MIT symposium examines AI alignment, education and the limits of machine reasoning

MIT researchers gathered April 30 to examine what happens when AI logic doesn't match human reasoning. A central warning: replacing institutions with AI before understanding how they work risks losing decades of embedded knowledge.

Published on: Jun 07, 2026
MIT symposium examines AI alignment, education and the limits of machine reasoning

MIT Symposium Examines How AI Systems Fail When Their Logic Doesn't Match Ours

MIT's Schwarzman College of Computing hosted a full-day research symposium on April 30 to examine artificial intelligence's role in society and its ethical implications. The event featured research presentations, panels on AI alignment and education, and a keynote address by Cornell computer scientist Jon Kleinberg.

The central tension running through the symposium: as AI becomes embedded in education, hiring, medicine, and law, who decides what values the technology should reflect-and how do you translate human judgment into machine logic?

The alignment problem: whose values count

Panelists tackled a foundational question in AI development. Iason Gabriel, a philosopher at Google DeepMind, used the example of a judge. "You want a judge to have good character, but to still interpret the rules," he said. "A reasonable person, though not necessarily the best person who ever lived. When it comes to AI, it's not appropriate to model it as perfect."

The problem deepens when you consider power. Bailey Flanigan, an assistant professor of political science at MIT, said the most urgent question is "resolving fundamental questions on who is entitled to govern different types of AI systems in the first place."

Bernado Zacka, also an associate professor of political science, warned against moving too fast. "One of the most urgent problems is understanding the wisdom contained in the systems we are replacing, and why they function the way they do," he said. Institutions develop rules and procedures over decades. Swapping them for AI without understanding how they actually work risks losing knowledge embedded in those systems.

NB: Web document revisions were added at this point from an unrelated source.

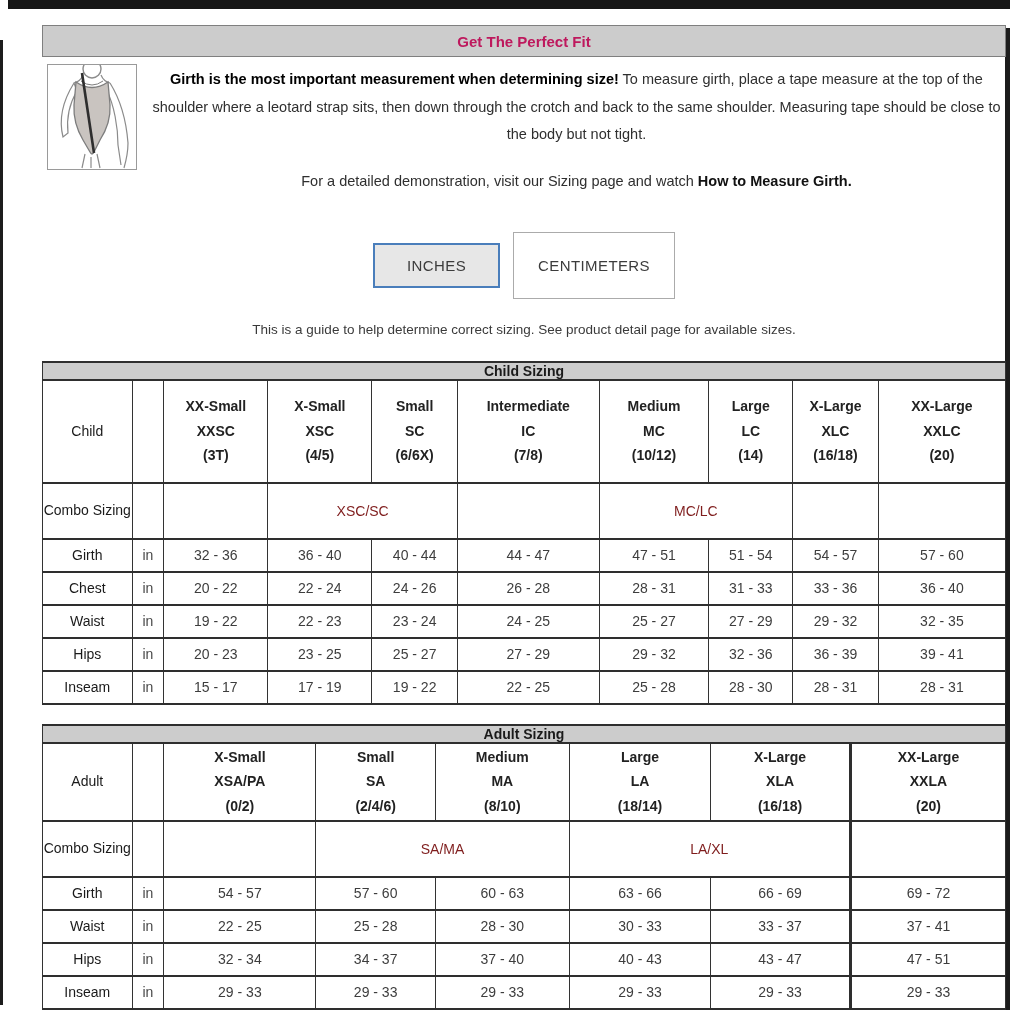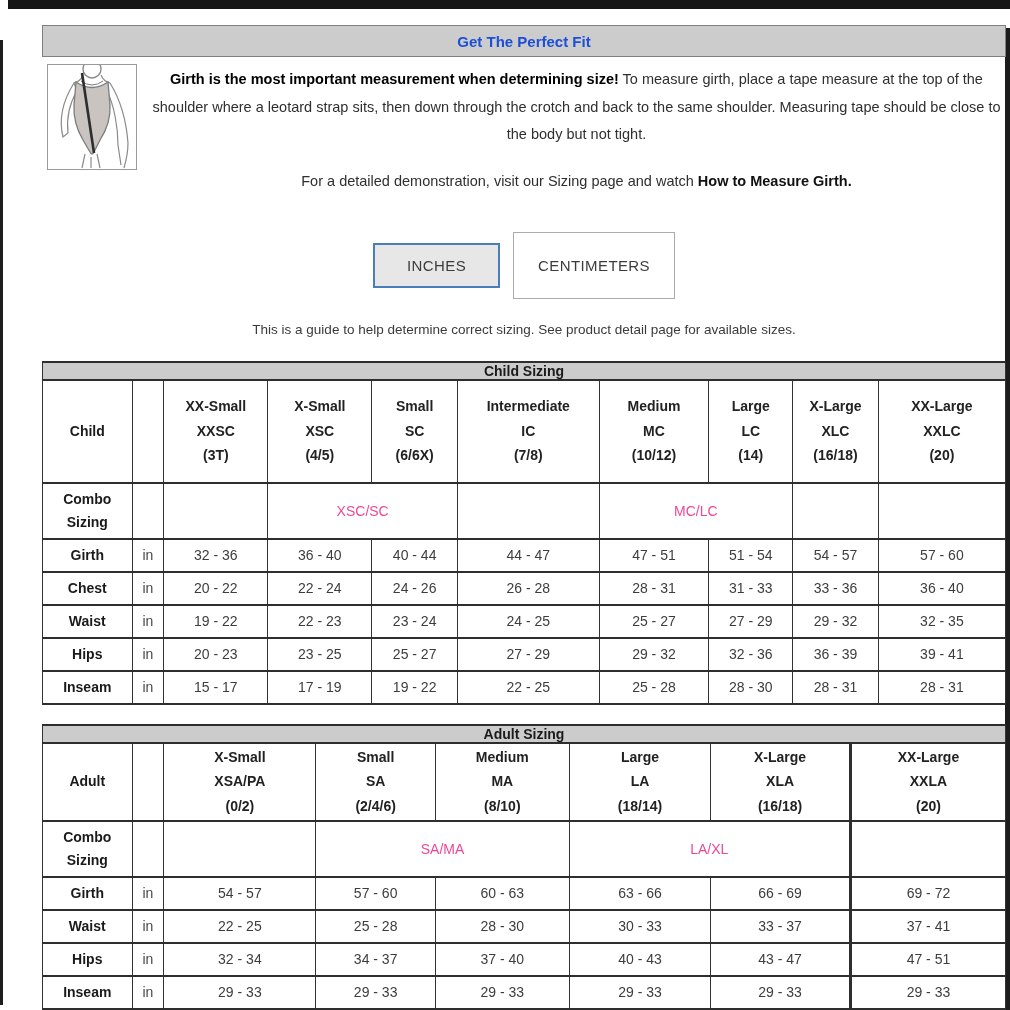--- a/index.html
+++ b/index.html
@@ -9,21 +9,21 @@
   
   .frame-top   { position: absolute; top: 0; left: 8px; right: 0; height: 9px; background: #161616; }
   .frame-left  { position: absolute; top: 40px; left: 0; width: 3px; height: 965px; background: #1c1c1c; }
   .frame-right { position: absolute; top: 28px; right: 0; width: 5px; height: 982px; background: #1c1c1c; }
 
   .content { position: absolute; left: 42px; top: 25px; width: 964px; }
 
   .title-bar {
     background: #cccccc; border: 1px solid #7f7f7f;
     height: 32px; display: flex; align-items: center; justify-content: center;
-    font-weight: bold; font-size: 15px; color: #1d4ed8;
+    font-weight: bold; font-size: 15px; color: #be185d;
   }
 
   .intro-row { display: flex; margin-top: 7px; }
   .figure-box {
     width: 90px; height: 106px; border: 1px solid #9a9a9a; background: #fff;
     flex: 0 0 auto; margin-left: 5px; overflow: hidden;
   }
   .intro-text { flex: 1 1 auto; padding: 2px 4px 0 14px; text-align: center; }
   .intro-para { font-size: 14.5px; line-height: 1.9; color: #2f2f2f; }
   .intro-para .lead { font-weight: bold; color: #000000; }
@@ -43,25 +43,25 @@
     border-left: 1px solid #333; border-right: 1px solid #333;
     border-top: 2px solid #2e2e2e; border-bottom: 2px solid #2e2e2e;
     text-align: center; vertical-align: middle; font-size: 14px;
   }
   th.bar {
     background: #cccccc; height: 17px; font-weight: bold; font-size: 14.5px; color: #1a1a1a;
   }
   th.colh { height: 103px; font-weight: bold; color: #222; line-height: 1.75; }
   .adult th.colh { height: 78px; }
   td.combo, th.combo-label { height: 56px; }
-  th.rowlabel, th.combo-label, th.table-label { font-weight: bold; color: #1a1a1a; line-height: 1.6; }
+  th.rowlabel, th.combo-label, th.table-label { font-weight: normal; color: #1a1a1a; line-height: 1.6; }
   tr.datarow td, tr.datarow th { height: 33px; }
   td.unit { font-weight: normal; color: #4a4a4a; }
   td.val { color: #3d3d3d; }
-  td.combo { color: #ec4899; }
+  td.combo { color: #7f1d1d; }
   .adult .xx { border-left: 3px solid #2e2e2e; }
 </style>
 </head>
 <body>
 
 <div class="frame-top"></div>
 <div class="frame-left"></div>
 <div class="frame-right"></div>
 
 <div class="content">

Despite deployment pressure, panelists expressed optimism about AI alignment's trajectory. They emphasized that human judgment remains central to building these systems responsibly.

In education, the risk is outsourcing thinking

As students use AI tools, schools face a practical dilemma: how do you use these tools without replacing the cognitive struggle that produces learning?

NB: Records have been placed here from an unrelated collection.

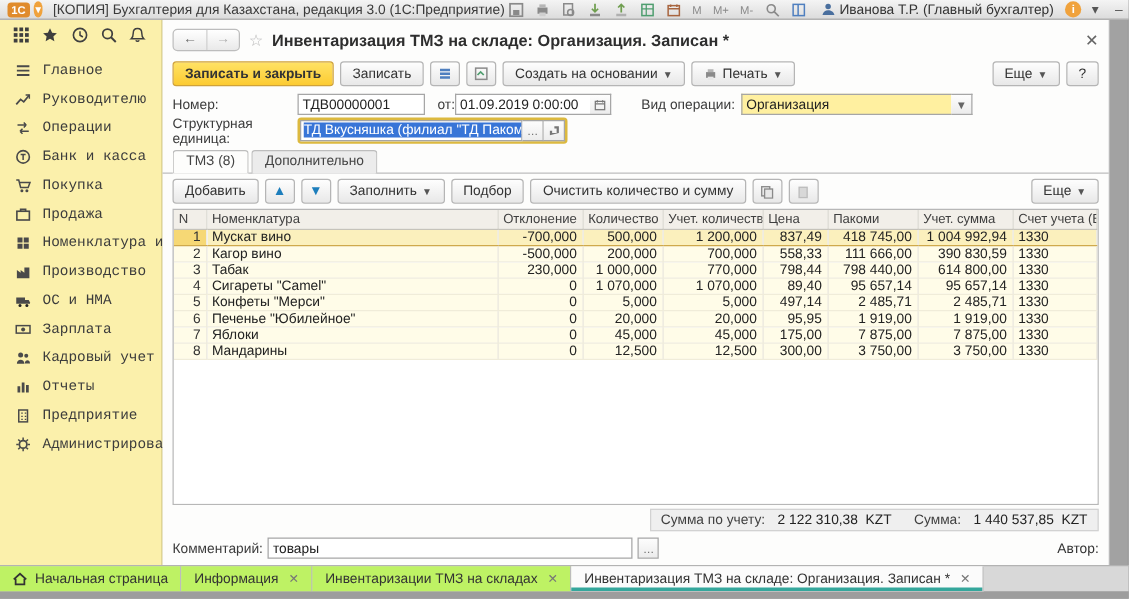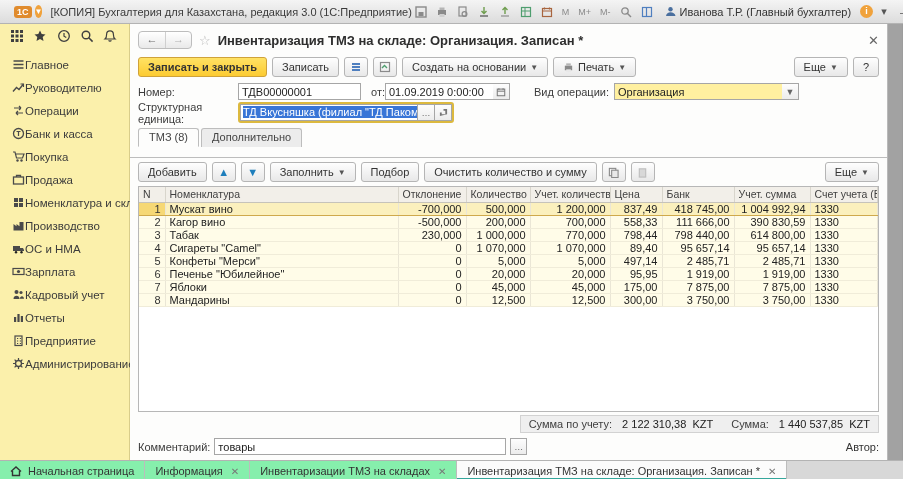--- a/index.html
+++ b/index.html
@@ -1,21 +1,21 @@
 <!DOCTYPE html>
 <html><head>
 <meta charset="utf-8">
 <style>
   * { margin:0; padding:0; box-sizing:border-box; }
   html,body { width:903px; height:479px; overflow:hidden;
     font-family:"Liberation Sans", sans-serif; font-size:11px; color:#333; background:#9d9d9d; }
   svg { display:block; }
 
   
-  .titlebar { height:24px; display:flex; align-items:center; padding:0 14px;
+  .titlebar { height:16px; display:flex; align-items:center; padding:0 6px;
     background:linear-gradient(#f4f4f4,#dcdcdc); border-bottom:1px solid #b3b3b3; }
   .logo1c { color:#fff; background:#e08b2d; border-radius:3px; font-weight:bold; font-size:9px;
     padding:1px 3px; margin-right:3px; }
   .logo-drop { width:13px; height:13px; border-radius:50%; background:#f0a23c; color:#fff;
     font-size:8px; line-height:13px; text-align:center; margin-right:8px; }
   .tb-title { font-size:11px; color:#3a3a3a; flex:0 1 auto; white-space:nowrap; }
   .tb-right { margin-left:auto; display:flex; align-items:center; gap:3px; }
   .tb-btn { width:18px; height:16px; display:flex; align-items:center; justify-content:center;
     border-radius:2px; color:#777; }
   .tb-btn.textbtn { width:auto; padding:0 3px; font-size:9px; color:#8a8a8a; }
@@ -25,21 +25,21 @@
   .winctl { color:#555; font-size:11px; width:16px; text-align:center; }
 
   
   .workspace { display:flex; height:436px; }
 
   
   .sidebar { width:130px; background:#fbf0ab; border-right:1px solid #d9cd8a; display:flex; flex-direction:column; }
   .side-top { display:flex; align-items:center; justify-content:space-between; padding:5px 12px 4px 10px; }
   .side-top .sicon { color:#3f3f3f; }
   .side-menu { padding-top:6px; }
-  .side-item { display:flex; align-items:center; padding:5px 4px 5px 12px; cursor:pointer; }
+  .side-item { display:flex; align-items:center; gap:9px; padding:5px 4px 5px 12px; cursor:pointer;font-family:Liberation Mono, monospace; }
   .side-item .mi { width:13px; height:13px; flex:0 0 13px; }
   .side-item .ml { font-size:11.5px; color:#3c3c3c; white-space:nowrap; }
 
   
   .form { width:758px; background:#fdfdfc; display:flex; flex-direction:column; border-right:1px solid #b9b9b9; }
   .form-header { height:30px; display:flex; align-items:center; gap:7px; padding:2px 8px 0 8px; }
   .navgrp { display:flex; border:1px solid #bdbdbd; border-radius:4px; background:linear-gradient(#fff,#e9e9e9); }
   .navbtn { width:26px; height:16px; text-align:center; line-height:15px; color:#6b6b6b; }
   .navbtn + .navbtn { border-left:1px solid #cfcfcf; color:#b0b0b0; }
   .star-o { color:#b9b9b9; font-size:13px; }
@@ -65,21 +65,21 @@
   .minibtn { width:17px; height:17px; border:1px solid #a6a6a6; border-left:none;
     background:linear-gradient(#fdfdfd,#ececec); display:flex; align-items:center; justify-content:center;
     color:#666; font-size:9px; }
   .yellowfield { background:#fff0a0; }
   .focusring { display:flex; border:2px solid #dcb93f; border-radius:3px; }
   .selfield { width:178px; height:17px; border:1px solid #a6a6a6; background:#fff; padding:1px 2px;
     overflow:hidden; white-space:nowrap; }
   .selfield span { background:#3875d7; color:#fff; }
 
   
-  .tabstrip { display:flex; padding:4px 8px 11px 8px; border-bottom:1px solid #bdbdbd; gap:2px; }
+  .tabstrip { display:flex; padding:4px 8px 0 8px; border-bottom:1px solid #bdbdbd; gap:2px; }
   .ptab { padding:2px 10px 3px 10px; border:1px solid #bdbdbd; border-bottom:none;
     border-radius:3px 3px 0 0; background:#ececec; color:#444; position:relative; top:1px; }
   .ptab.active { background:#fdfdfc; font-weight:normal; border-bottom:1px solid #fdfdfc; }
 
   
   .tablebar { display:flex; align-items:center; gap:5px; padding:4px 8px; }
   .arrbtn { color:#1d7ebc; font-size:11px; }
 
   
   .grid { flex:1; margin:0 8px; border:1px solid #b7b7b7; background:#fff; display:flex; flex-direction:column; overflow:hidden; }
@@ -108,21 +108,21 @@
   .comment-inp { width:292px; }
   .author { margin-left:auto; display:flex; gap:4px; white-space:nowrap; }
   .author a { color:#3b66b0; text-decoration:underline; }
 
   
   .right-strip { width:14px; background:#a2a2a2; }
 
   
   .bottombar { height:21px; background:#d8d8d8; border-top:1px solid #b3b3b3; display:flex; align-items:stretch; }
   .wtab { display:flex; align-items:center; gap:6px; padding:0 10px; border-right:1px solid #bcbcbc;
-    font-size:11px; color:#333; white-space:nowrap; background:#86efac; }
+    font-size:11px; color:#333; white-space:nowrap; background:#bef264; }
   .wtab.active { background:#fbfbfb; box-shadow:inset 0 -3px 0 #35a79c; }
   .wtab .closex { color:#777; font-size:10px; margin-left:2px; }
 </style>
 </head>
 <body>
 
 <div>
 
   <div class="titlebar">
     <span class="logo1c">1С</span>
@@ -429,21 +429,21 @@
           <span class="btn">
               <span>Еще</span>
               <span class="caret">▼</span>
             </span>
           <span class="btn">?</span>
         </span>
       </div>
 
       <div class="fieldrow">
         <span class="flabel" style="width:100px">Номер:</span>
-        <input class="inp" style="width: 123px;" value="ТДВ00000001">
+        <input class="inp" style="width: 102px;" value="ТДВ00000001">
         <span class="flabel" style="margin-left:10px">от:</span>
         <span class="dategrp" style="margin-left:0">
           <input class="inp" style="width: 108px; border-right: none;" value="01.09.2019 0:00:00">
           <span class="minibtn">
               <svg width="10" height="10" viewBox="0 0 12 12">
                 <rect x="1.5" y="2.5" width="9" height="8" fill="none" stroke="#777" stroke-width="1.2"></rect>
                 <path d="M1.5 5h9M3.5 1.5v2M8.5 1.5v2" stroke="#777" stroke-width="1.2"></path>
               </svg>
             </span>
         </span>
@@ -519,21 +519,21 @@
               <col>
           </colgroup>
           <thead>
             <tr>
               <th>N</th>
               <th>Номенклатура</th>
               <th class="num" style="text-align:left">Отклонение</th>
               <th style="text-align:left">Количество</th>
               <th>Учет. количество</th>
               <th>Цена</th>
-              <th>Банк</th>
+              <th>Пакоми</th>
               <th>Учет. сумма</th>
               <th>Счет учета (БУ)</th>
             </tr>
           </thead>
           <tbody>
               <tr class="row selected">
                 <td class="lineno">1</td>
                 <td>Мускат вино</td>
                 <td class="num">-700,000</td>
                 <td class="num">500,000</td>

Samuel Madden, a computer science professor at MIT, described the problem directly. When students hit a difficult concept, their instinct is now to ask AI for the answer. "They don't see this as excelling in this process, and they haven't actually acquired the skill you're assessing," he said.

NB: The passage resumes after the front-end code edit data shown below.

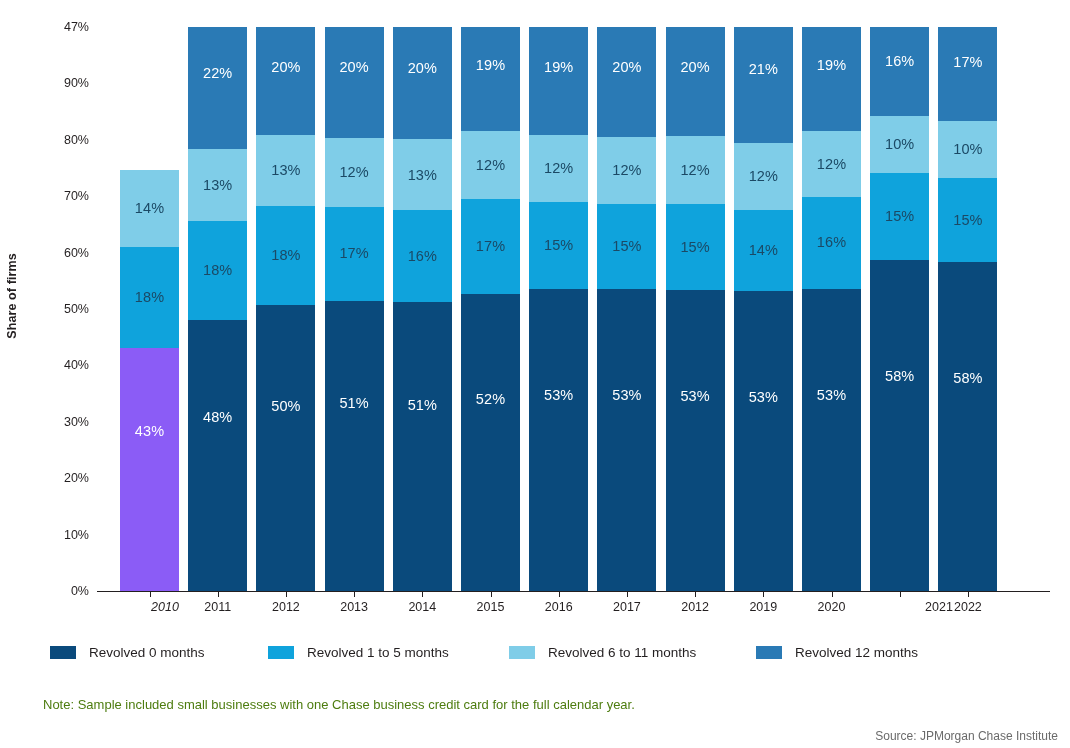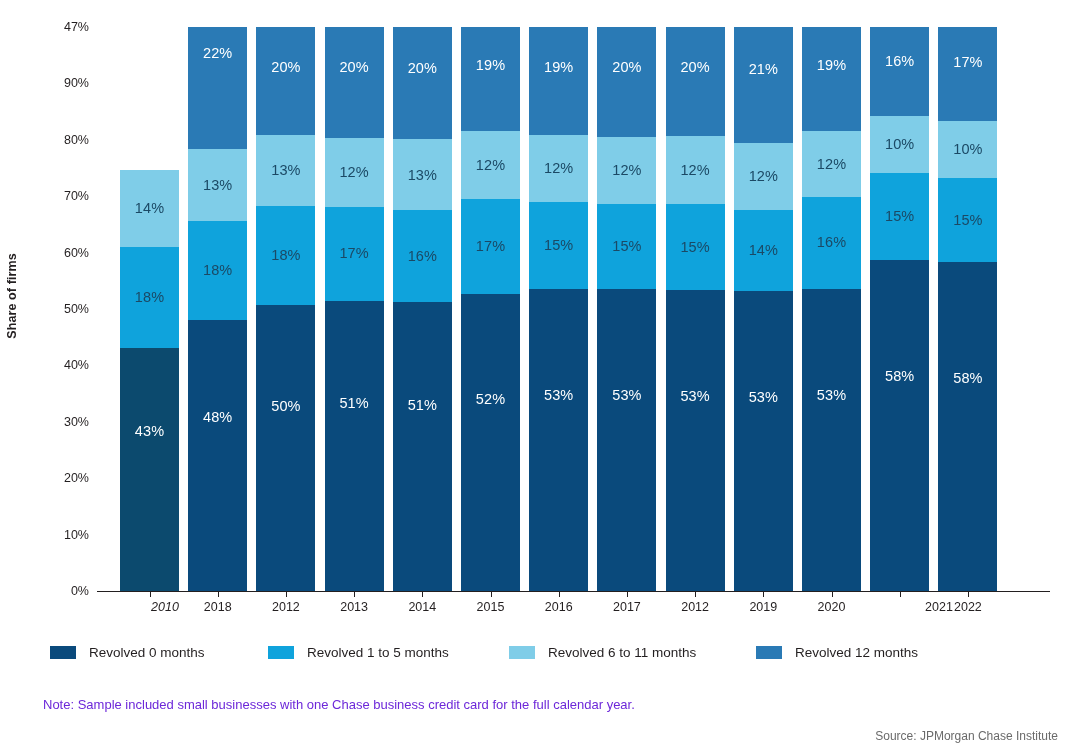--- a/index.html
+++ b/index.html
@@ -135,21 +135,21 @@
     font-size: 13.5px;
     color: #231f20;
   }
 
   
   #note {
     position: absolute;
     left: 43px;
     top: 697px;
     font-size: 13px;
-    color: #6d28d9;
+    color: #4d7c0f;
     white-space: nowrap;
   }
   #source {
     position: absolute;
     right: 12px;
     top: 729px;
     font-size: 12px;
     color: #6a6a6a;
     white-space: nowrap;
   }
@@ -172,41 +172,41 @@
       <div class="ytick-label" style="left: 29px; top: 309px;">50%</div>
       <div class="ytick-label" style="left: 29px; top: 252.6px;">60%</div>
       <div class="ytick-label" style="left: 29px; top: 196.2px;">70%</div>
       <div class="ytick-label" style="left: 29px; top: 139.8px;">80%</div>
       <div class="ytick-label" style="left: 29px; top: 83.4px;">90%</div>
       <div class="ytick-label" style="left: 29px; top: 27px;">47%</div>
     </div>
 
   <div id="plot">
       <div class="bar" style="left: 23px; width: 59px; height: 564px;">
-        <div class="seg anchor-top" style="background: #0c4a6e; height: 247px; bottom: 0px; padding-top: 80.0316px;">
+        <div class="seg anchor-top" style="background: #8b5cf6; height: 247px; bottom: 0px; padding-top: 80.0316px;">
           <span class="seg-label lbl-white">43%</span>
         </div>
         <div class="seg anchor-mid" style="background: rgb(15, 163, 220); height: 101.52px; bottom: 242.52px;">
           <span class="seg-label lbl-dark">18%</span>
         </div>
         <div class="seg anchor-mid" style="background: rgb(127, 205, 232); height: 77.268px; bottom: 344.04px;">
           <span class="seg-label lbl-dark">14%</span>
         </div>
       </div>
       <div class="bar" style="left: 91.2px; width: 59px; height: 564px;">
         <div class="seg anchor-top" style="background: rgb(10, 74, 124); height: 270.72px; bottom: 0px; padding-top: 89.3376px;">
           <span class="seg-label lbl-white">48%</span>
         </div>
         <div class="seg anchor-mid" style="background: rgb(15, 163, 220); height: 99.264px; bottom: 270.72px;">
           <span class="seg-label lbl-dark">18%</span>
         </div>
         <div class="seg anchor-mid" style="background: rgb(127, 205, 232); height: 72.192px; bottom: 369.984px;">
           <span class="seg-label lbl-dark">13%</span>
         </div>
-        <div class="seg anchor-top" style="background: rgb(42, 122, 181); height: 121.824px; bottom: 442.176px; padding-top: 19px;">
+        <div class="seg anchor-top" style="background: rgb(42, 122, 181); height: 121.824px; bottom: 442.176px; padding-top: 39px;">
           <span class="seg-label lbl-white">22%</span>
         </div>
       </div>
       <div class="bar" style="left: 159.4px; width: 59px; height: 564px;">
         <div class="seg anchor-top" style="background: rgb(10, 74, 124); height: 285.948px; bottom: 0px; padding-top: 94.3628px;">
           <span class="seg-label lbl-white">50%</span>
         </div>
         <div class="seg anchor-mid" style="background: rgb(15, 163, 220); height: 99.264px; bottom: 285.948px;">
           <span class="seg-label lbl-dark">18%</span>
         </div>
@@ -358,21 +358,21 @@
         </div>
       </div>
     </div>
 
   <div id="xaxis-line"></div>
 
   <div id="xticks-container">
       <div class="xtick-mark" style="left: 149.5px;"></div>
       <div class="xtick-label" style="left: 165px; font-style: italic;">2010</div>
       <div class="xtick-mark" style="left: 217.7px;"></div>
-      <div class="xtick-label" style="left: 217.7px;">2018</div>
+      <div class="xtick-label" style="left: 217.7px;">2011</div>
       <div class="xtick-mark" style="left: 285.9px;"></div>
       <div class="xtick-label" style="left: 285.9px;">2012</div>
       <div class="xtick-mark" style="left: 354.1px;"></div>
       <div class="xtick-label" style="left: 354.1px;">2013</div>
       <div class="xtick-mark" style="left: 422.3px;"></div>
       <div class="xtick-label" style="left: 422.3px;">2014</div>
       <div class="xtick-mark" style="left: 490.5px;"></div>
       <div class="xtick-label" style="left: 490.5px;">2015</div>
       <div class="xtick-mark" style="left: 558.7px;"></div>
       <div class="xtick-label" style="left: 558.7px;">2016</div>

Eric Klopfer, director of MIT's teacher education program, agreed. Critical thinking is disappearing from the work itself. His suggestion: examine entire curricula and remove content that's no longer essential. "Some core content has to go. We keep adding, instead of parsing or pruning," he said.

The solution isn't a blanket policy. Pat Pataranutaporn, head of the Cyborg Psychology research group at MIT Media Lab, said AI tools should be designed differently depending on their purpose. "AI is not just one thing. It can and should be designed differently to promote things like creativity and critical thinking," he said.

Justin Reich, director of MIT's Teaching Systems Lab, noted that simply telling students AI is problematic doesn't stop them from using it. But inviting them into decisions about how and why AI gets used in their classes could help them make intentional choices.

The chess engine problem: when AI's logic becomes invisible

Kleinberg's keynote examined a specific failure mode: systems that work brilliantly on their own but confuse humans when they need to hand off control.

Modern chess engines play at superhuman levels. But when paired with human partners, their strategies become incomprehensible. A human chess player can't predict what the engine will do next because the engine thinks in patterns of probability and constraint, not the embodied knowledge humans develop through years of play.

"The danger of human-algorithm teams is that when the human takes over, the algorithm knows what it wants to do next, but the human doesn't," Kleinberg said.

This gap matters when humans and machines work together in fields like medicine, law, or aviation. The system's model of the world-built on pattern recognition and simulation-differs fundamentally from human reasoning, which is rooted in experience and intuition. The question Kleinberg posed: if the outcome is correct, does the mismatch in reasoning matter? In some contexts, the answer is no. In others, it's everything.